NSC-68 Atomic developments, too, played a critical role in the emergence of the Cold War. As the sole nuclear power at the end of World War II, the United States entertained the possibility of international control of nuclear technology but did not wish to lose its advantage over the Soviet Union. When the American Bernard Baruch proposed United Nations oversight of atomic energy in 1946, for instance, the plan assured the United States of near-total control of the technology, which further increased Cold War tensions. America’s brief tenure as sole nuclear power ended in September 1949, however, when the Soviet Union detonated an atomic bomb. Truman then turned to the U.S. National Security Council (NSC), established by the National Security Act of 1947, for a strategic reassessment.

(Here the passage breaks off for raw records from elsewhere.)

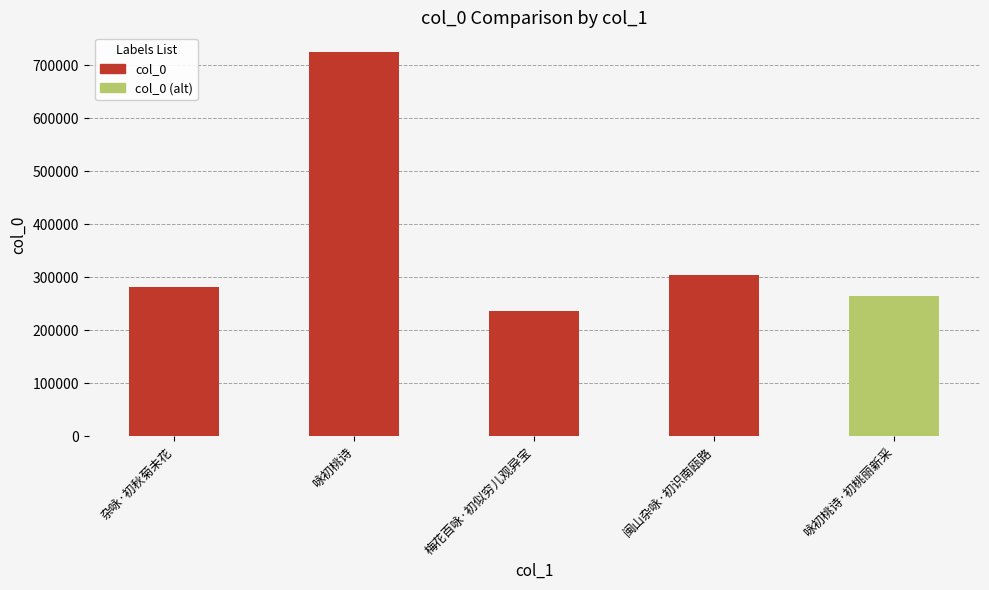

Rank the categories by value from highest to lowest.

咏初桃诗, 闽山杂咏·初识南瓯路, 杂咏·初秋菊未花, 咏初桃诗·初桃丽新采, 梅花百咏·初似穷儿观异宝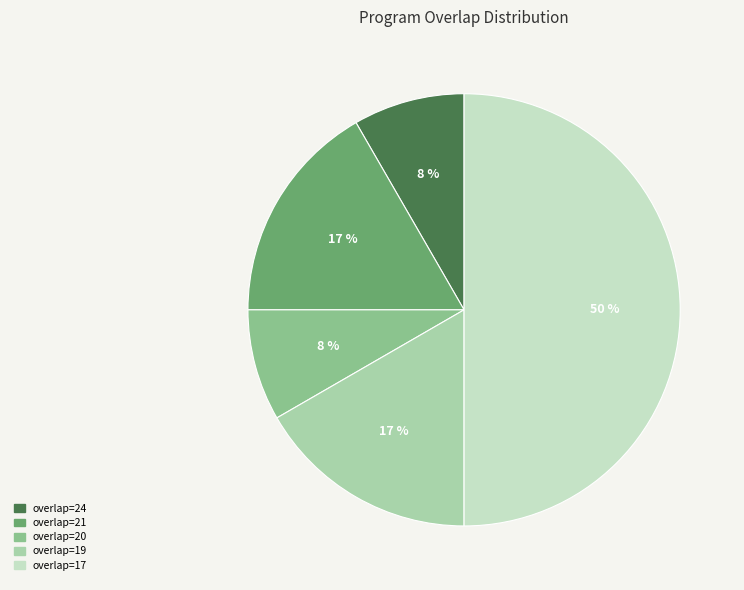

To the nearest percent, what is the average slice percentage?

20%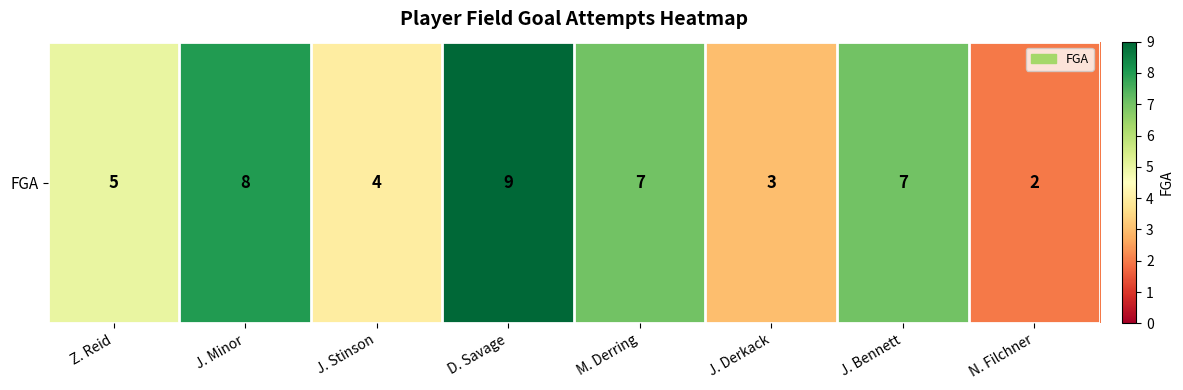

Reading right to left, transcribe all the data shown in this chart.

2	7	3	7	9	4	8	5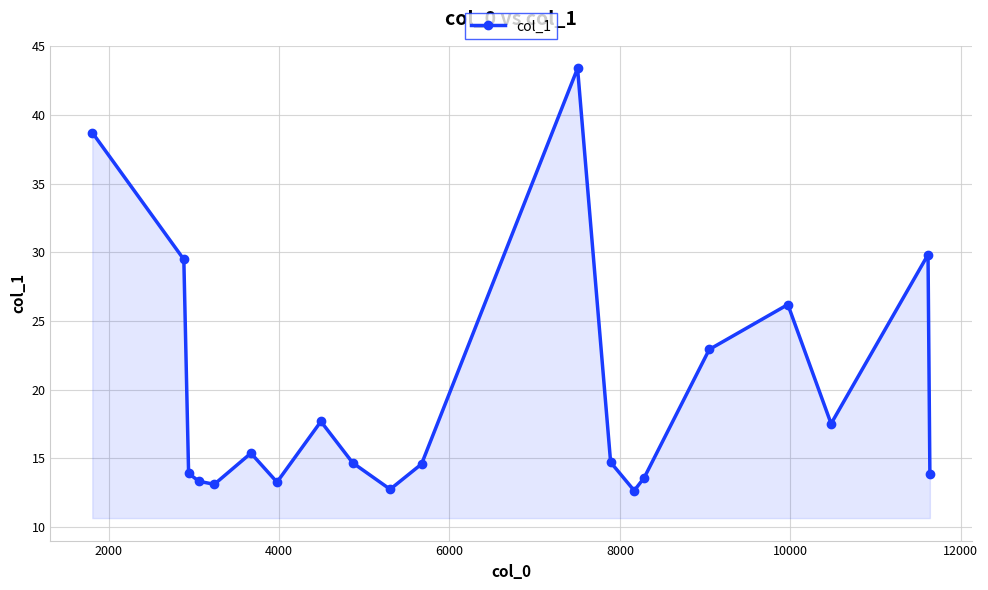

How many categories are shown in the chart?

20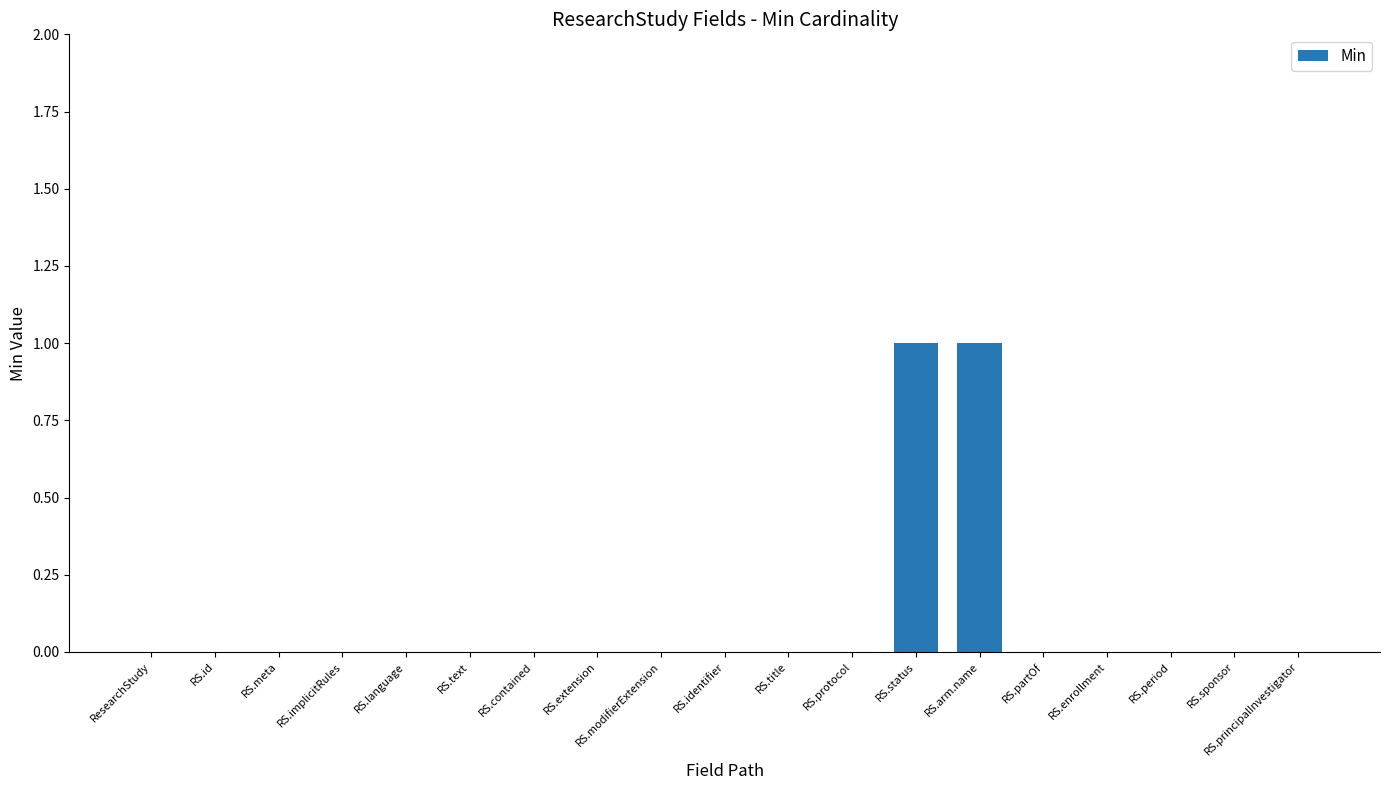

True or false: the data shows 0 at RS.period.

True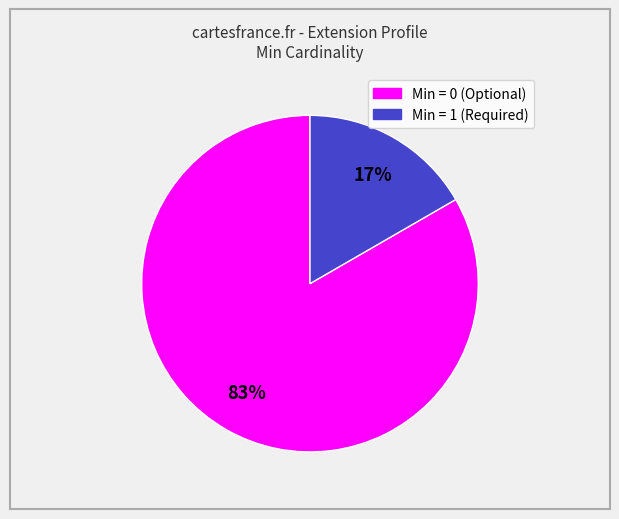

How many slices are in this pie chart?

2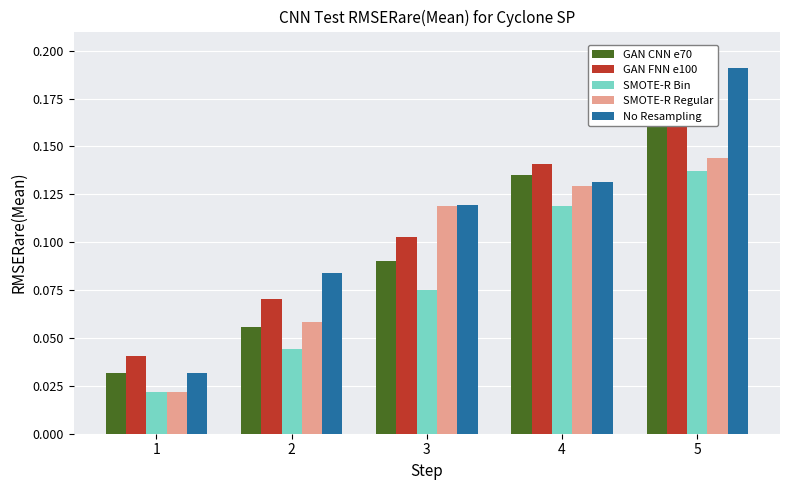

Is the value of GAN CNN e70 at 3 greater than the value of SMOTE-R Regular at 5?

No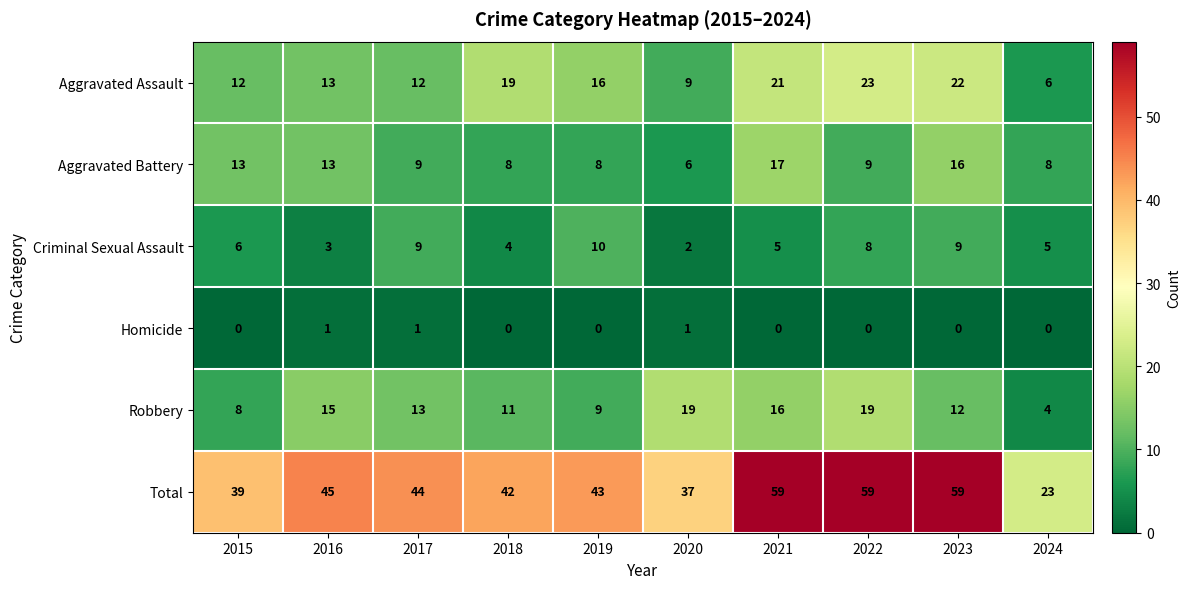

What value does the Total series have at 2023, to the nearest 10?

60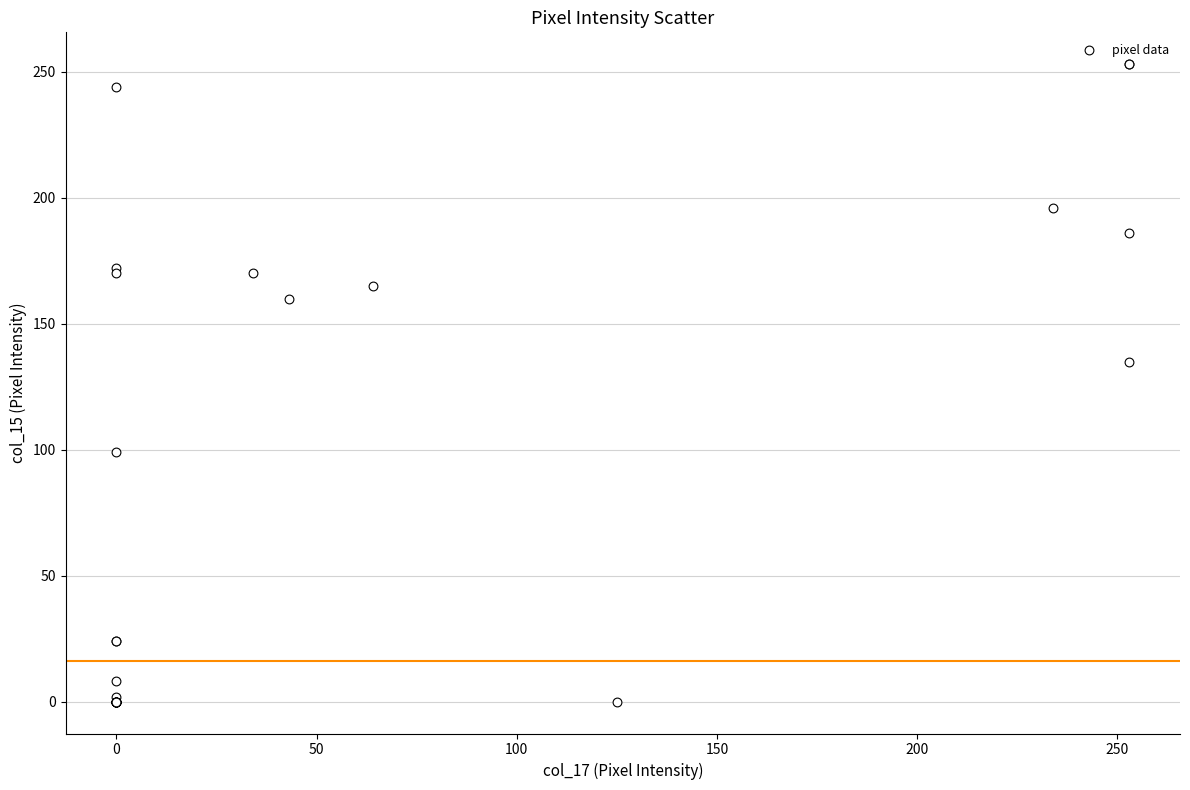

What Y value in the scatter plot is closest to 126?

135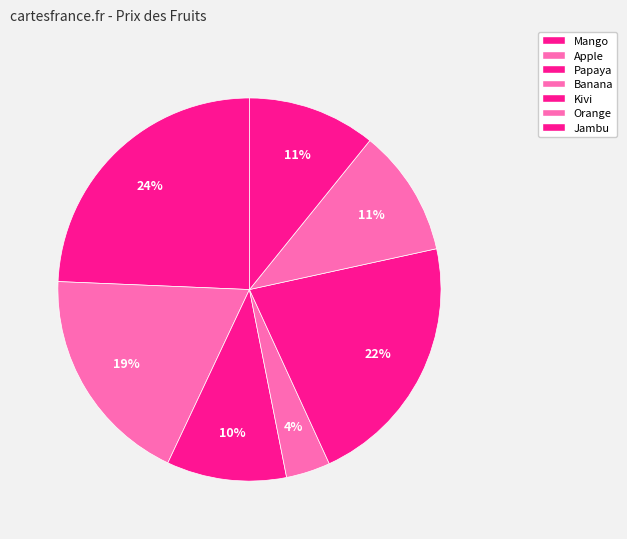

Is it true that Jambu is 11% of the pie?

True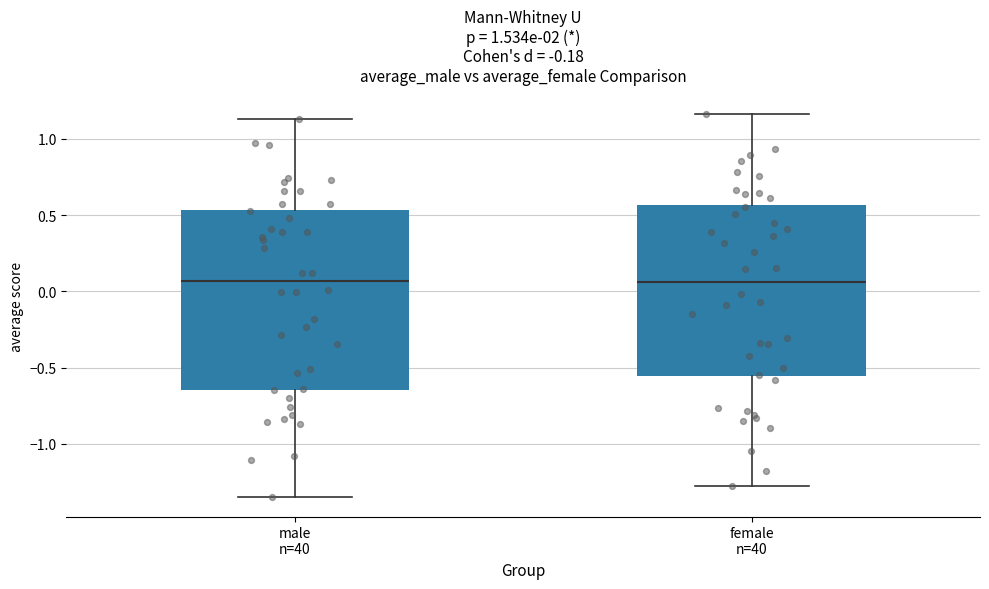

Where does the median line of the box for male n=40 sit on the y-axis? The values are not printed on the chart, so give them approximately, as read against the axis.

0.05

In April 1950, the NSC delivered its report, known as NSC-68. Bristling with alarmist rhetoric, the document marked a decisive turning point in the U.S. approach to the Cold War. The report’s authors described the Soviet Union not as a typical great power but as one with a “fanatic faith” that seeks to “impose its absolute authority.” Going beyond even the stern language used by George Kennan, NSC-68 cast Soviet ambitions as nothing short of “the domination of the Eurasian landmass.”

To prevent that outcome, the report proposed “a bold and massive program of rebuilding the West’s defensive potential to surpass that of the Soviet world” (America Compared). This included the development of a hydrogen bomb, a thermonuclear device that would be a thousand times more destructive than the atomic bombs dropped on Japan, as well as dramatic increases in conventional military forces. Critically, NSC-68 called for Americans to pay higher taxes to support the new military program and to accept whatever sacrifices were necessary to achieve national unity of purpose against the Soviet enemy. Many historians see the report as having “militarized” the American approach to the Cold War, which had to that point relied largely on economic measures such as aid to Greece and the Marshall Plan. Truman was reluctant to commit to a major defense buildup, fearing that it would overburden the national budget. But shortly after NSC-68 was completed, events in Asia led him to reverse course.